▶ **EXERCISE DESCRIPTION**
Where does the string "Product" appear in the records? Copy every line that contains it.

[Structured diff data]
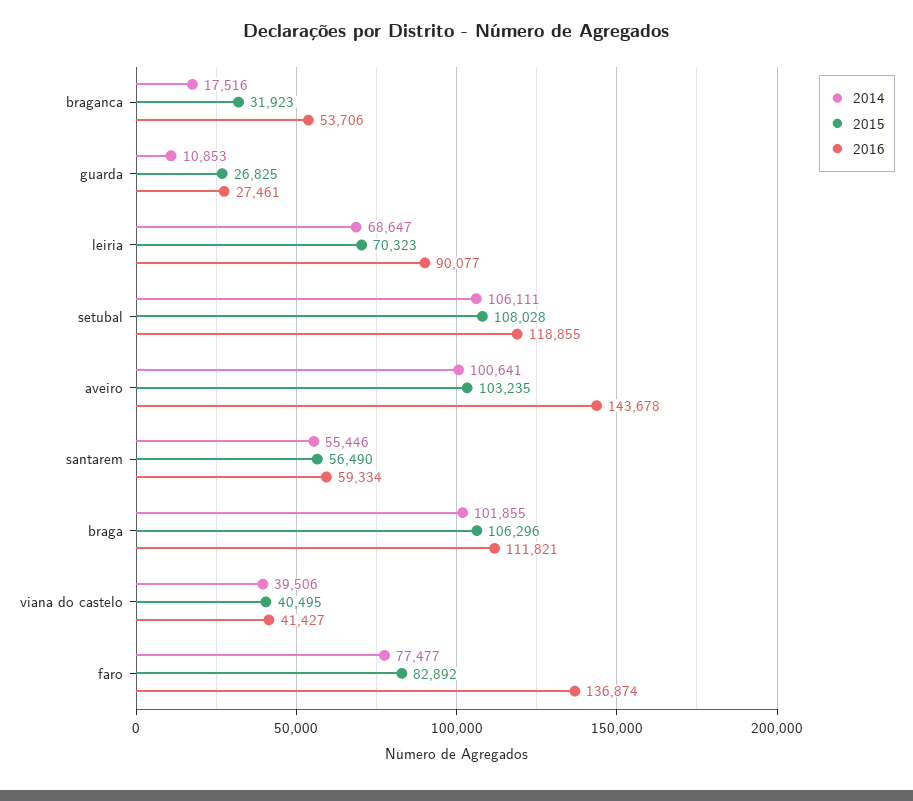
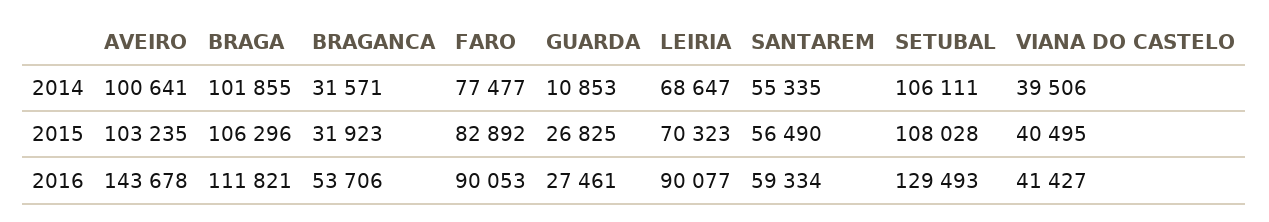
  {
    "2014": {
-     "braganca": 17516,
+     "braganca": 31571,
      "guarda": 10853,
      "leiria": 68647,
      "setubal": 106111,
      "aveiro": 100641,
-     "santarem": 55446,
+     "santarem": 55335,
      "braga": 101855,
      "viana do castelo": 39506,
      "faro": 77477
    },
    "2015": {
      "braganca": 31923,
      "guarda": 26825,
      "leiria": 70323,
      "setubal": 108028,
      "aveiro": 103235,
      "santarem": 56490,
      "braga": 106296,
      "viana do castelo": 40495,
      "faro": 82892
    },
    "2016": {
      "braganca": 53706,
      "guarda": 27461,
      "leiria": 90077,
-     "setubal": 118855,
+     "setubal": 129493,
      "aveiro": 143678,
      "santarem": 59334,
      "braga": 111821,
      "viana do castelo": 41427,
-     "faro": 136874
+     "faro": 90053
    }
  }

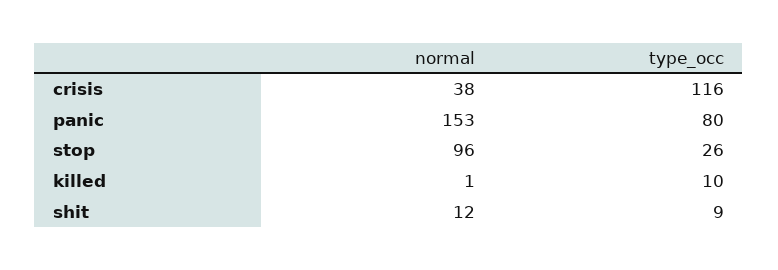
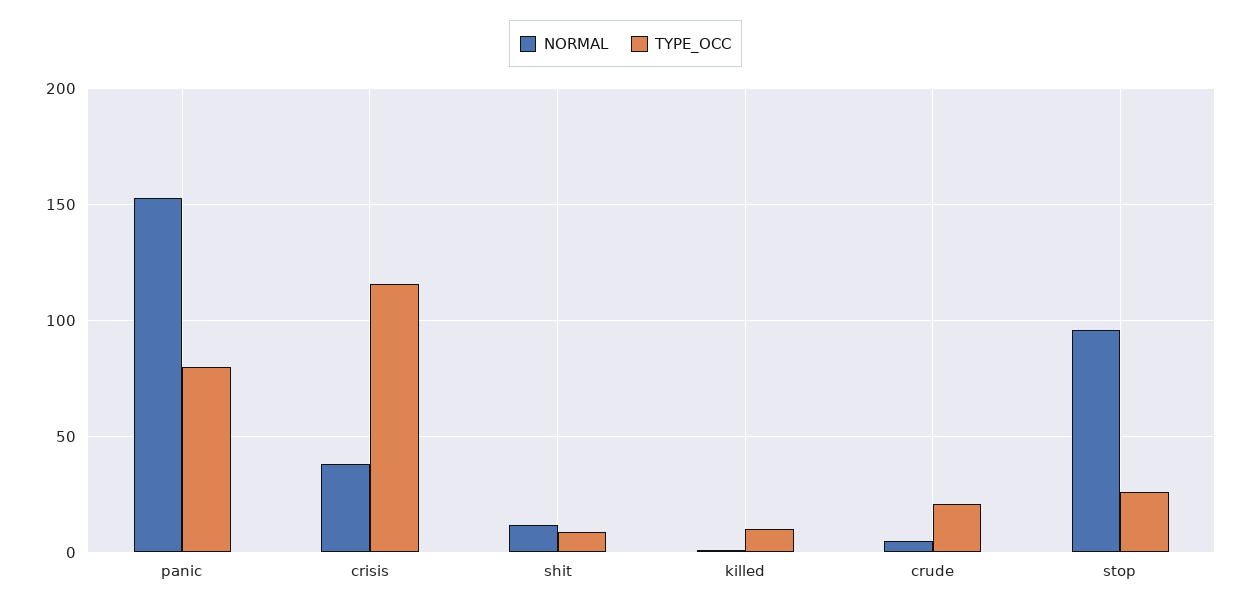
  {
    "normal": {
      "crisis": 38,
      "panic": 153,
      "stop": 96,
      "killed": 1,
-     "shit": 12
+     "shit": 12,
+     "crude": 5
    },
    "type_occ": {
      "crisis": 116,
      "panic": 80,
      "stop": 26,
      "killed": 10,
-     "shit": 9
+     "shit": 9,
+     "crude": 20
    }
  }

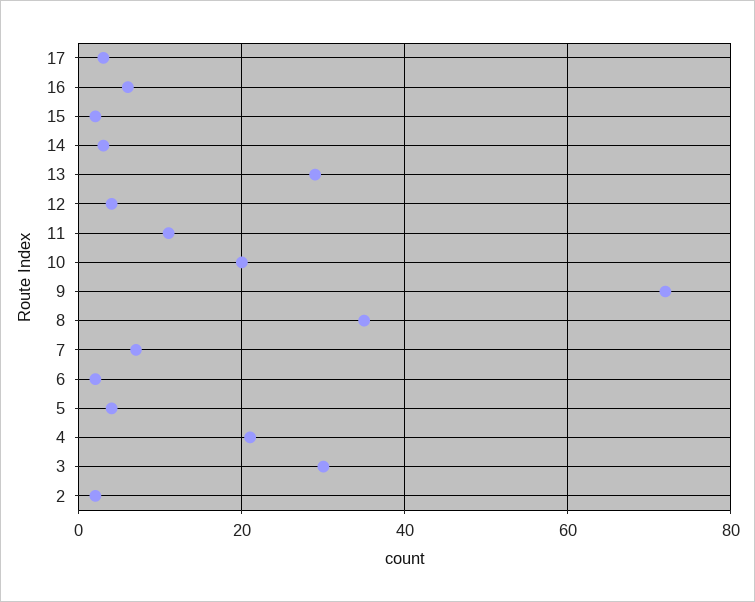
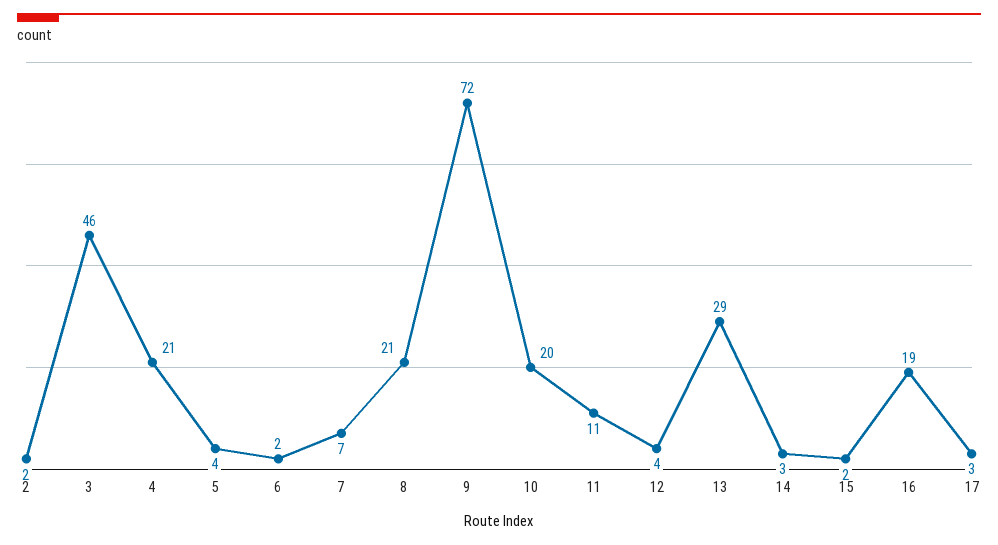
  {
    "17": 3,
-   "16": 5,
+   "16": 19,
    "15": 2,
    "14": 3,
    "13": 29,
    "12": 4,
    "11": 11,
    "10": 20,
    "9": 72,
-   "8": 35,
+   "8": 21,
    "7": 7,
    "6": 2,
    "5": 4,
    "4": 21,
-   "3": 30,
+   "3": 46,
    "2": 2
  }

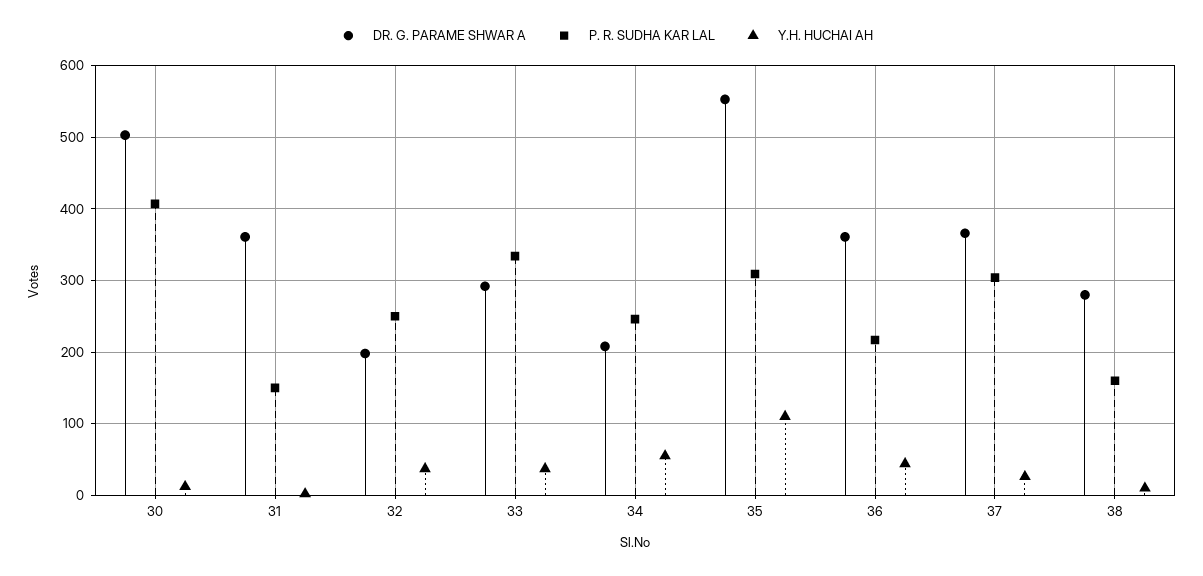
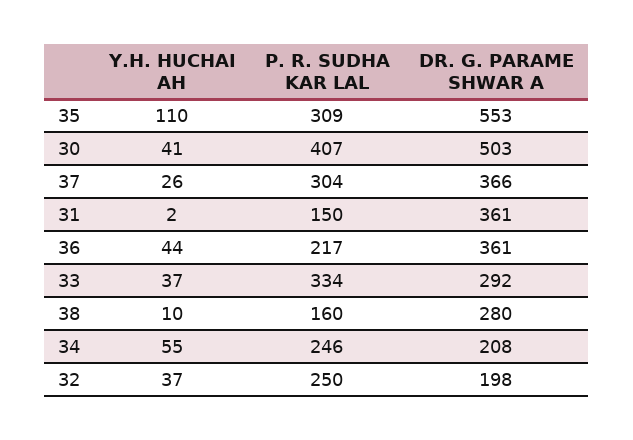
  {
    "DR. G. PARAME SHWAR A": {
      "30": 503,
      "31": 361,
      "32": 198,
      "33": 292,
      "34": 208,
      "35": 553,
      "36": 361,
      "37": 366,
      "38": 280
    },
    "P. R. SUDHA KAR LAL": {
      "30": 407,
      "31": 150,
      "32": 250,
      "33": 334,
      "34": 246,
      "35": 309,
      "36": 217,
      "37": 304,
      "38": 160
    },
    "Y.H. HUCHAI AH": {
-     "30": 10,
+     "30": 41,
      "31": 2,
      "32": 37,
      "33": 37,
      "34": 55,
      "35": 110,
      "36": 44,
      "37": 26,
      "38": 10
    }
  }

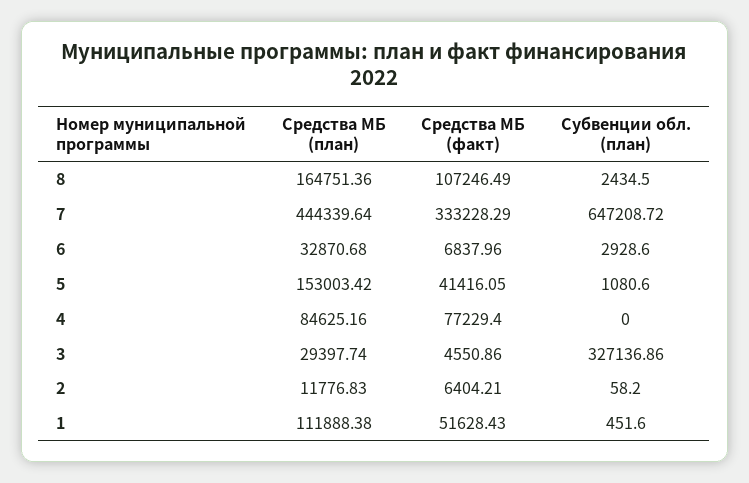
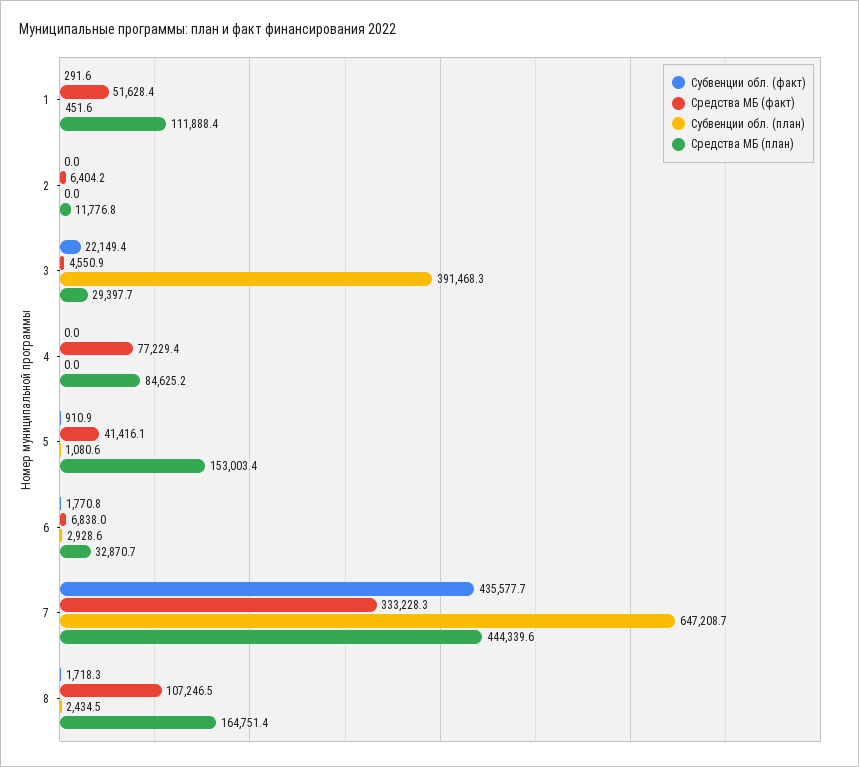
  {
    "Средства МБ (план)": {
      "8": 164751.36,
      "7": 444339.64,
      "6": 32870.68,
      "5": 153003.42,
      "4": 84625.16,
      "3": 29397.74,
      "2": 11776.83,
      "1": 111888.38
    },
    "Средства МБ (факт)": {
      "8": 107246.49,
      "7": 333228.29,
      "6": 6837.96,
      "5": 41416.05,
      "4": 77229.4,
      "3": 4550.86,
      "2": 6404.21,
      "1": 51628.43
    },
    "Субвенции обл. (план)": {
      "8": 2434.5,
      "7": 647208.72,
      "6": 2928.6,
      "5": 1080.6,
      "4": 0,
-     "3": 327136.86,
+     "3": 391468.3,
-     "2": 58.2,
+     "2": 0,
      "1": 451.6
-   }
+   },
+   "Субвенции обл. (факт)": {
+     "1": 291.6,
+     "2": 0,
+     "3": 22149.4,
+     "4": 0,
+     "5": 910.9,
+     "6": 1770.8,
+     "7": 435577.7,
+     "8": 1718.3
+   }
  }

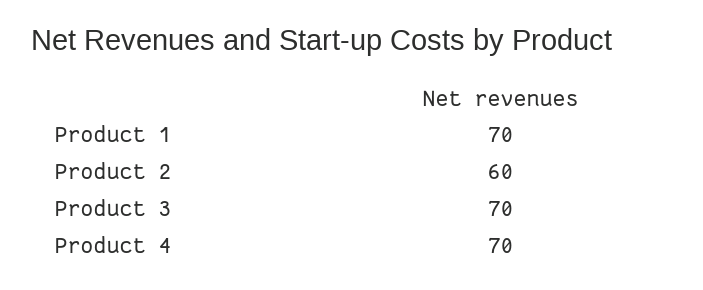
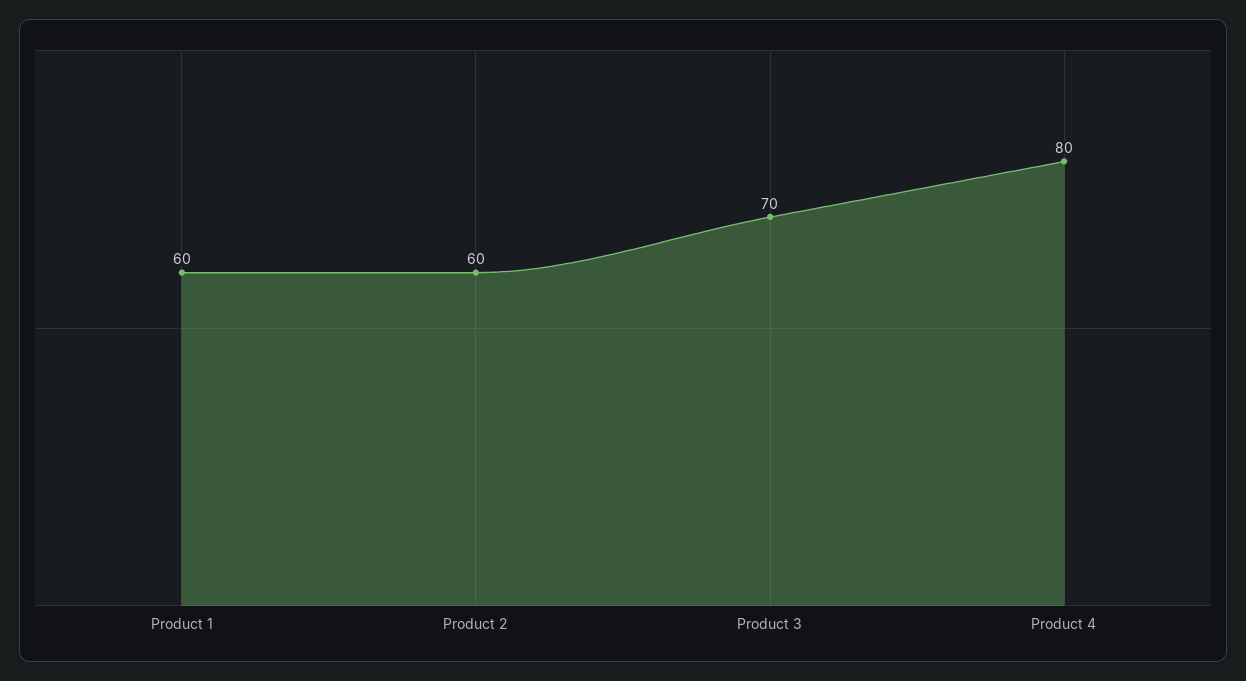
  {
-   "Product 1": 70,
+   "Product 1": 60,
    "Product 2": 60,
    "Product 3": 70,
-   "Product 4": 70
+   "Product 4": 80
  }

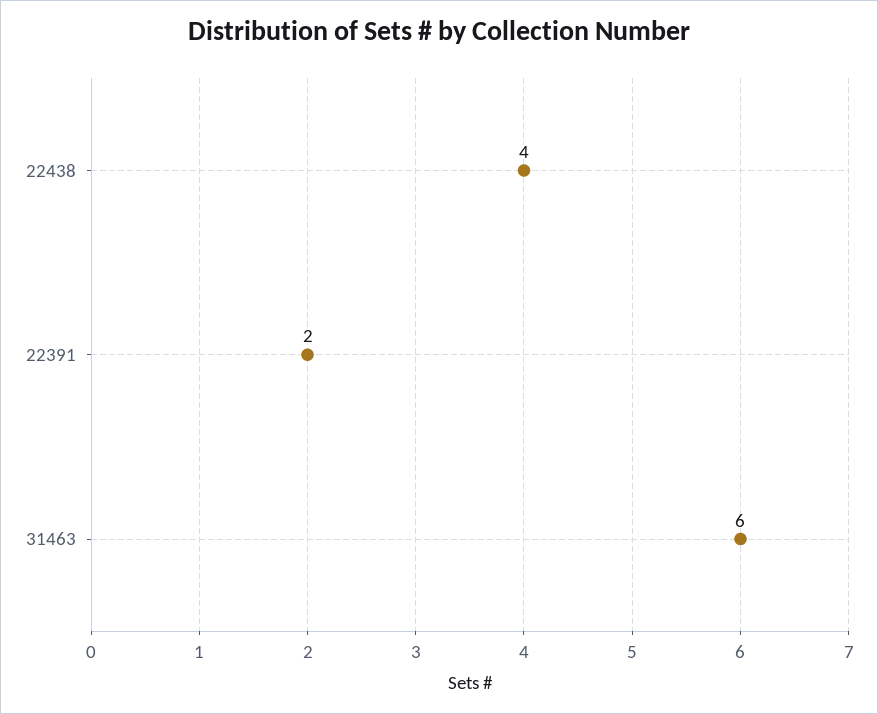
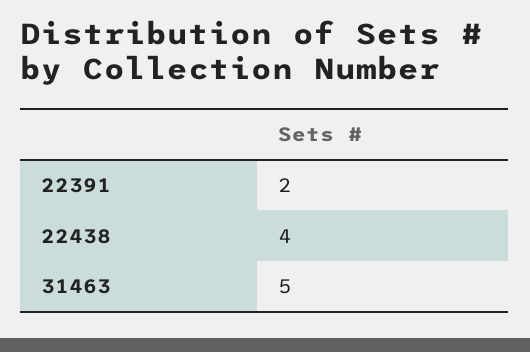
  {
    "22438": 4,
    "22391": 2,
-   "31463": 6
+   "31463": 5
  }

▶ **RESPONSE TO THE TASK**
-   "Product 1": 70,
+   "Product 1": 60,
    "Product 2": 60,
    "Product 3": 70,
-   "Product 4": 70
+   "Product 4": 80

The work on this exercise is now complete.